After I training this model, I save it as a dict using torch.save(model.state_dict(), PATH).

On loading the model, when I try to access it’s get_gradient method as follows, no gradients are returned.

model.eval()
pred = model(single_image.to(device))
pred = torch.softmax(pred, dim = 1)
pred_idx = pred.argmax(dim=1).item()

gradients = model.get_gradients()
gradients  #this is empty

On the flipside, If run the exact same code after training (instead of saving and loading), gradients are returned.

I tried saving the whole model using torch.save() and then load it again. The code works. So, it’s because of the parameters not getting saved in the model dict. Any way to store all the additional parameters when doing torch.save(model.state_dict(), PATH)?

tom · June 7, 2020, 9:02am

Saving and loading the model doesn’t restore gradients nor tensors assigned as attributes. It will save and restore parameters (nn.Parameter) and buffers. As your gradient is not a parameter, you could use register_buffer or so.
Whether or not saving and restoring the gradient is a good idea in general is another topic, but as long as it’s code for yourself, you’re the arbiter of this.
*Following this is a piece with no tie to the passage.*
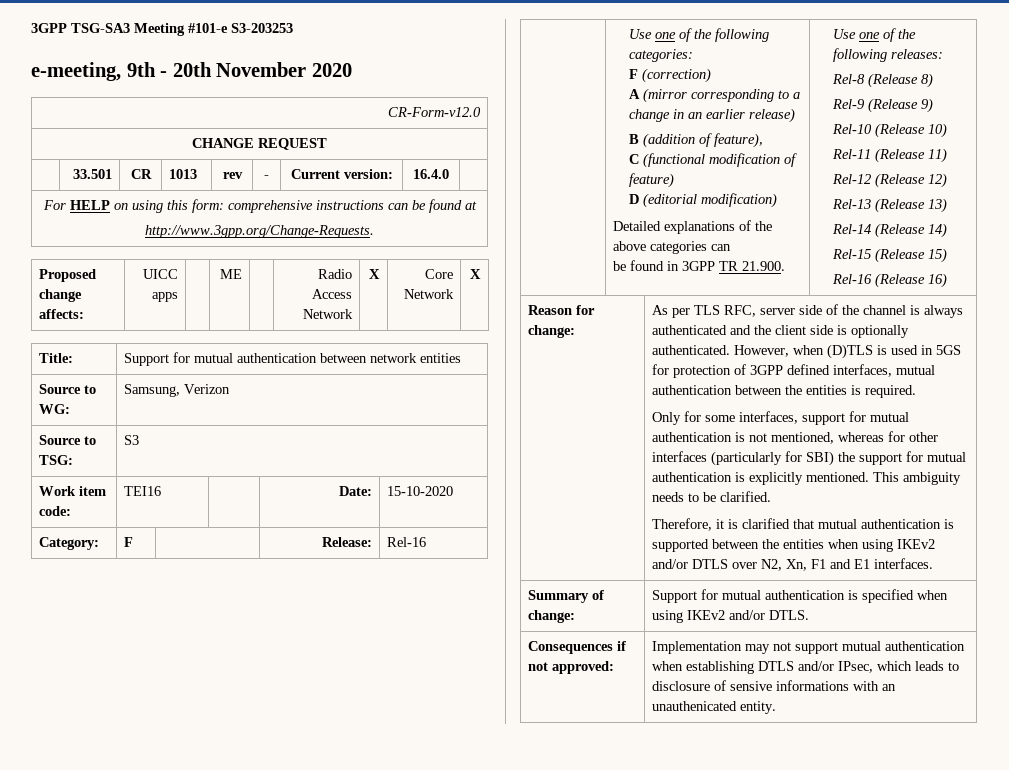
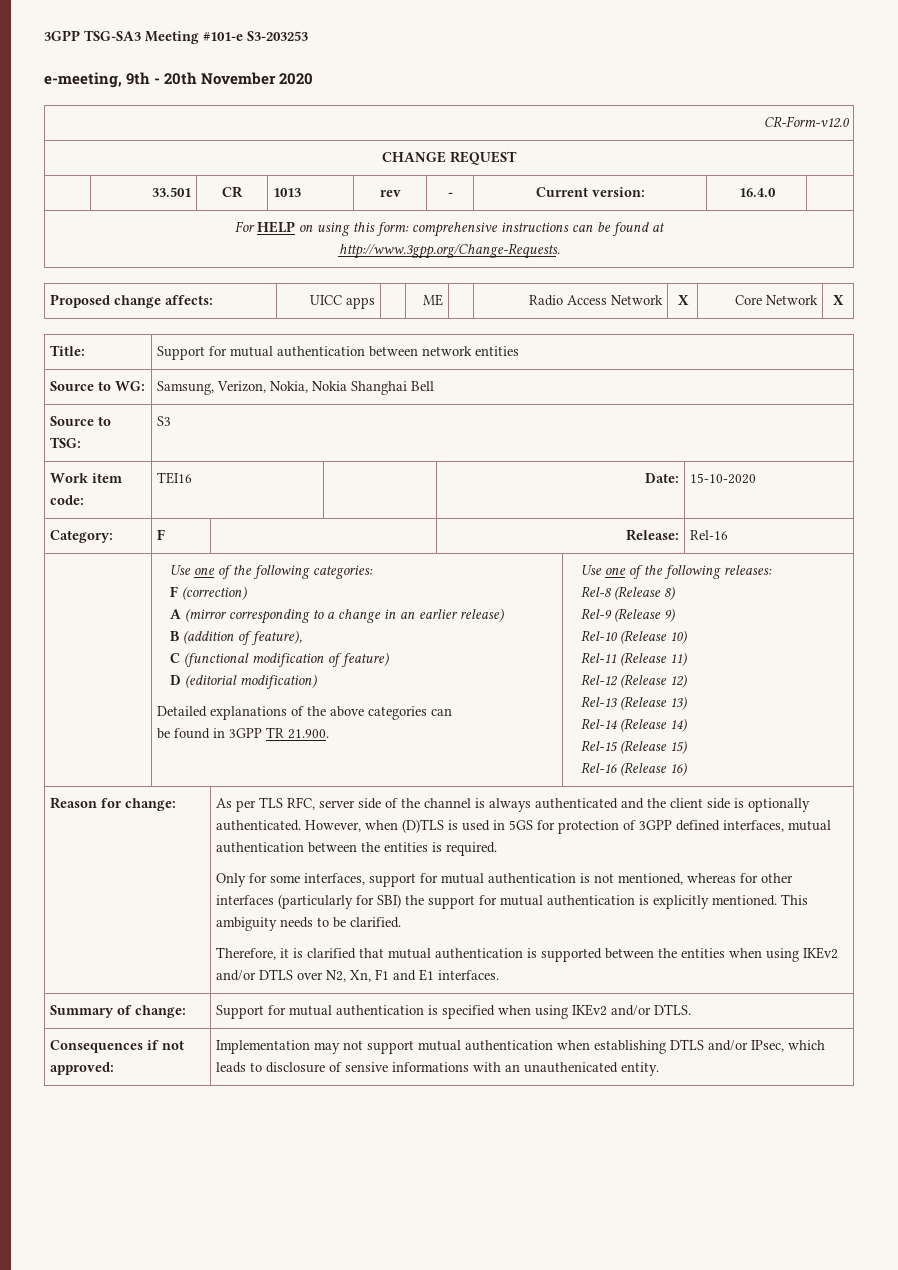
[184,384,231,394] Verizon -> [217,381,435,395] Verizon, Nokia, Nokia Shanghai Bell

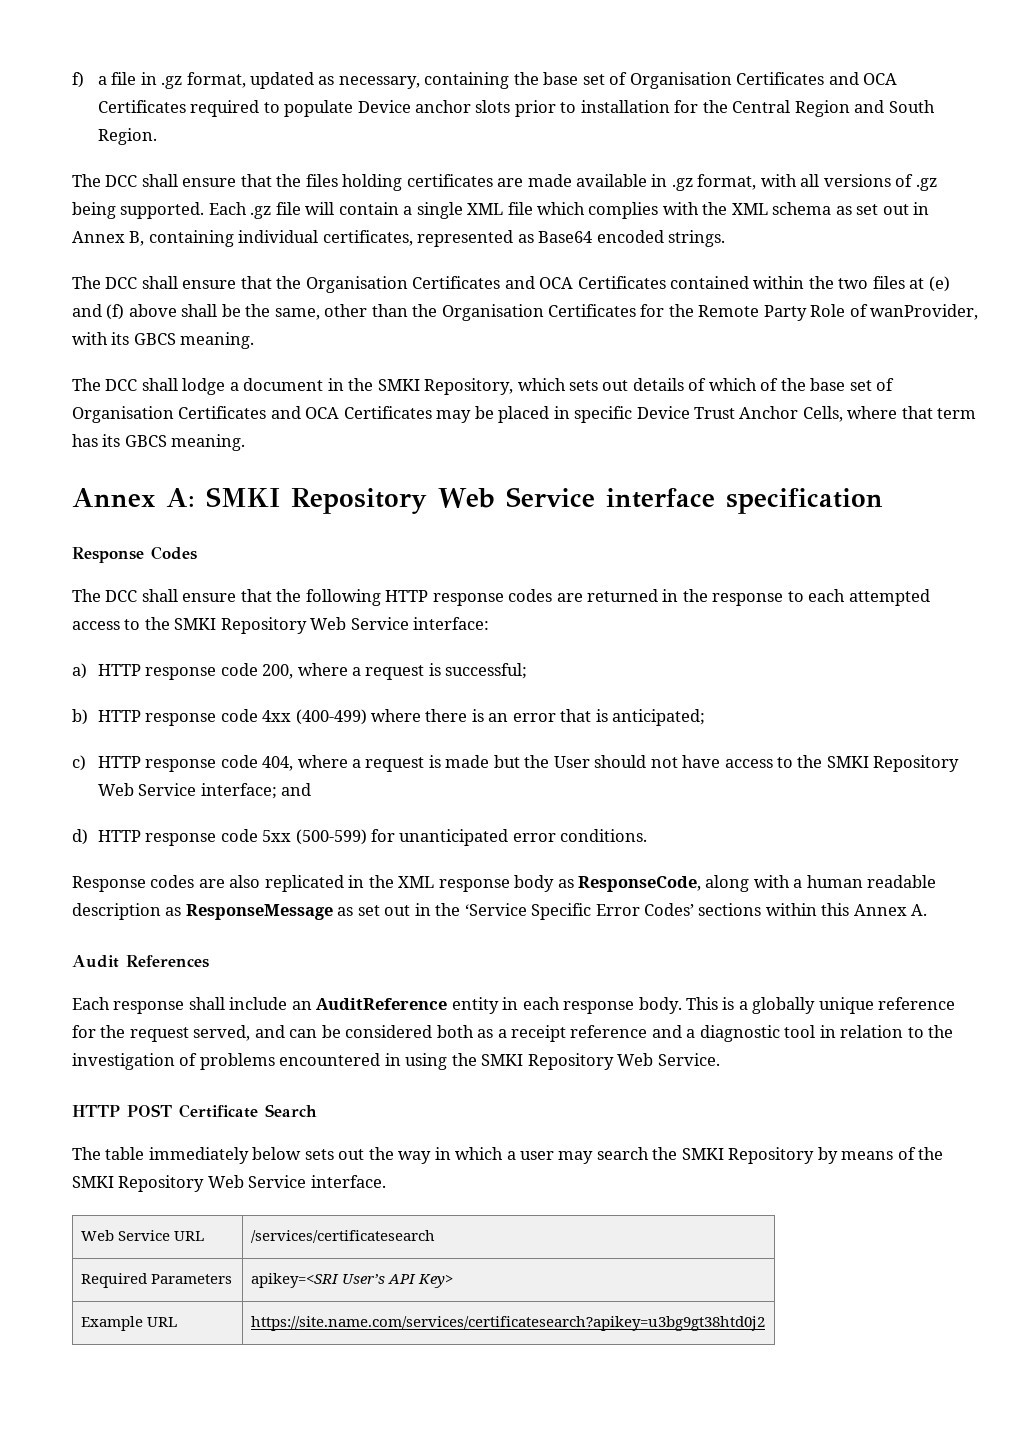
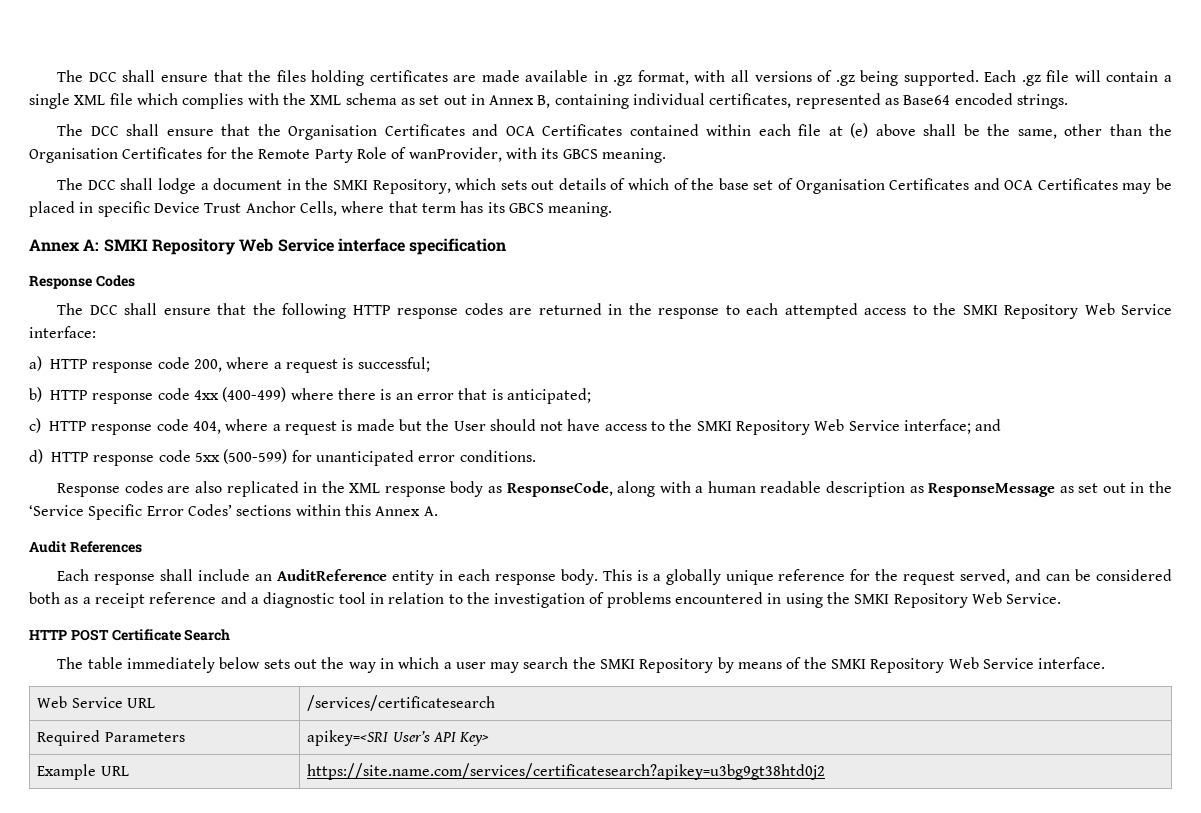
[72,72,898,89] [97,100,935,117] [97,128,157,145] f) a file in .gz format, updated as necessary, containing the base set of Organisation Certificates and OCA Certificates required to populate Device anchor slots prior to installation for the Central Region and South Region. // -> (57, 76) none
[808,276,950,292] [72,304,125,320] the two files at (e) and (f) -> [758,123,869,138] each file at (e)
I would probably advise against doing so for things you want to put into a library or somesuch.

Best regards

Thomas

theairbend3r · June 8, 2020, 9:43am

I’m using it for GradCAM. I train multiple models => save them => load all of them in a new script and run forward pass => get gradients and plot gradcam heatmaps.

That’s why I need those parameters. Is there a better way to do this?

Also, how would I go about saving the parameters I use register_hook to extract into register_buffer? And once stored, how I would I go about loading my model?